A Scottish judge at the centre of the so-called ‘magic circle’ allegations was asked to resign following claims he had allowed his "widespread" homosexual activities "to have been conducted in a public way", a previously secret file suggests.
A memo prepared for Margaret Thatcher in December 1989 states clearly that “apparently, nothing illegal has been uncovered”.
But it adds that the Lord President of the Court of Session in Edinburgh and the then Scottish Secretary Malcolm Rifkind had concluded that Lord Dervaird should be asked to resign.
The note warned the Prime Minister that the Scotland Office had been in touch to alert Number 10 to the “imminent resignation”.
It reads: “The background is speculation in press circles that three Scottish judges have been involved in a homosexual scandal.
“This has been looked into by the Lord President (of the Court of Session in Edinburgh, Lord Hope) and the Secretary of State, who concluded that Judge Dervaird should be asked to resign.
“Apparently, nothing illegal has been uncovered but he does seem to have allowed his widespread activities to have been conducted in a public way.”
Lord Dervaid stood down over what was dubbed the “magic circle” gay sex scandal.
The Scottish legal world was shocked by claims of a conspiracy between gay judges, sheriffs and lawyers.
They included allegations that criminals had received lighter sentences after they threatened to blackmail senior figures with information about their sex lives.
But an official inquiry led by William Nimmo Smith, a prominent QC, found no evidence for the claims.
In his 1993 report he said of Lord Dervaid: “It would not be untrue that he had had homosexual relations.”
But he concluded that he had “no reason to believe that Lord Dervaird’s official conduct as a judge had in any way been affected by the matters which led to his resignation”.
Following his resignation, Lord Dervaid worked as a professor at Edinburgh University.
He died in 2015.
A lawyer, Robert Henderson, who was identified as the man behind the magic circle claims, was later accused of child abuse by his own daughter.

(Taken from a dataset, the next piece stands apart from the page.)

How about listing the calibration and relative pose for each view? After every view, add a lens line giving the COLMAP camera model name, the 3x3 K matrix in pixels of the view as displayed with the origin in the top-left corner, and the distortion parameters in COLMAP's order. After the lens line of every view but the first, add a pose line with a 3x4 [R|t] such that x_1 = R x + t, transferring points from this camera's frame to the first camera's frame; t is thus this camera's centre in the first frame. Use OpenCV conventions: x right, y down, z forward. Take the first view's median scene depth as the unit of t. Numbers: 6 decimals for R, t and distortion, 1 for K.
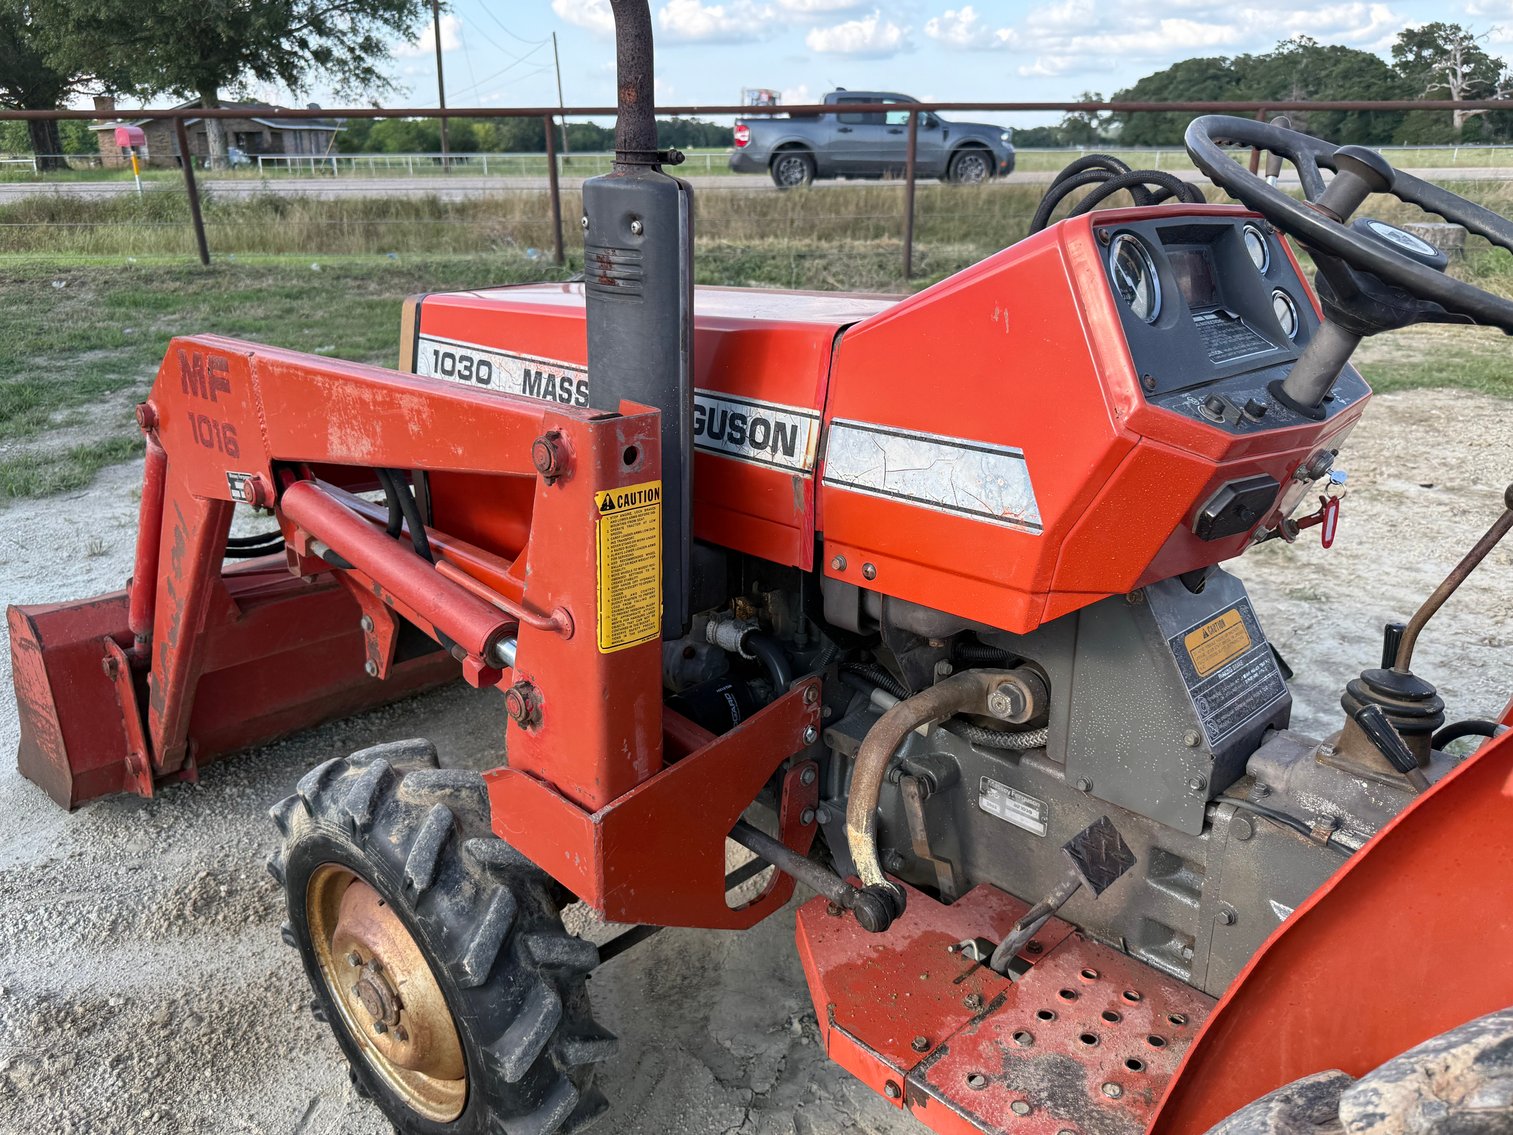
lens RADIAL K [[1153.1, 0, 750.9], [0, 1153.1, 578.4], [0, 0, 1]] dist [0.102636, -0.171043]
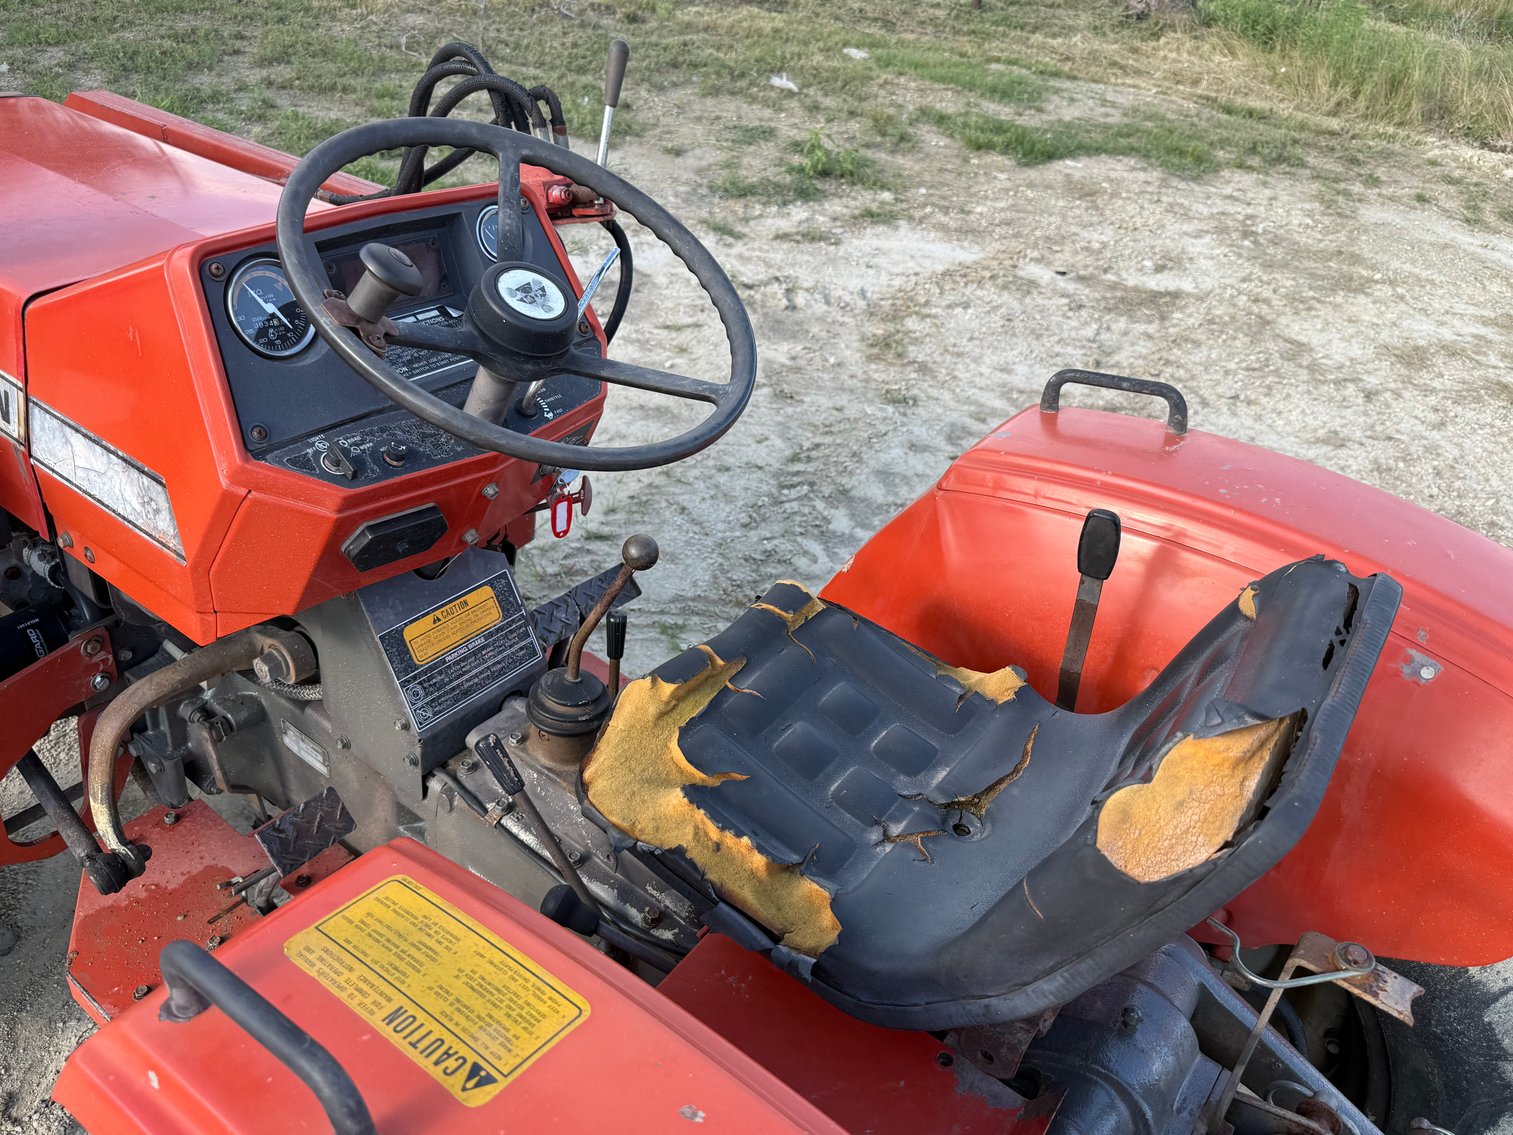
lens RADIAL K [[1151.7, 0, 752.8], [0, 1151.7, 573.7], [0, 0, 1]] dist [0.063440, -0.097223]
pose [[0.983868, 0.006901, 0.178762, 0.344448], [-0.053167, 0.965386, 0.255348, -0.195214], [-0.170813, -0.260733, 0.950180, -0.021937]]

Sir Malcolm said: “The issue at the time was not about Lord Dervaird's sexuality or about whether anything illegal had occurred. It was as to whether his behaviour had been appropriate for a senior serving judge. As you will have seen from the archives the Lord President (Scotland's most senior judge) discussed this with Lord Dervaird who agreed that he should cease to serve as a judge. As you may know Lord Dervaird, thereafter, went into legal academic life and was a distinguished professor.”
Lord Hope said that the rationale for concluding that Lord Dervaid should resign lay in the line that he had allowed “his widespread activities to have been conducted in a public way”.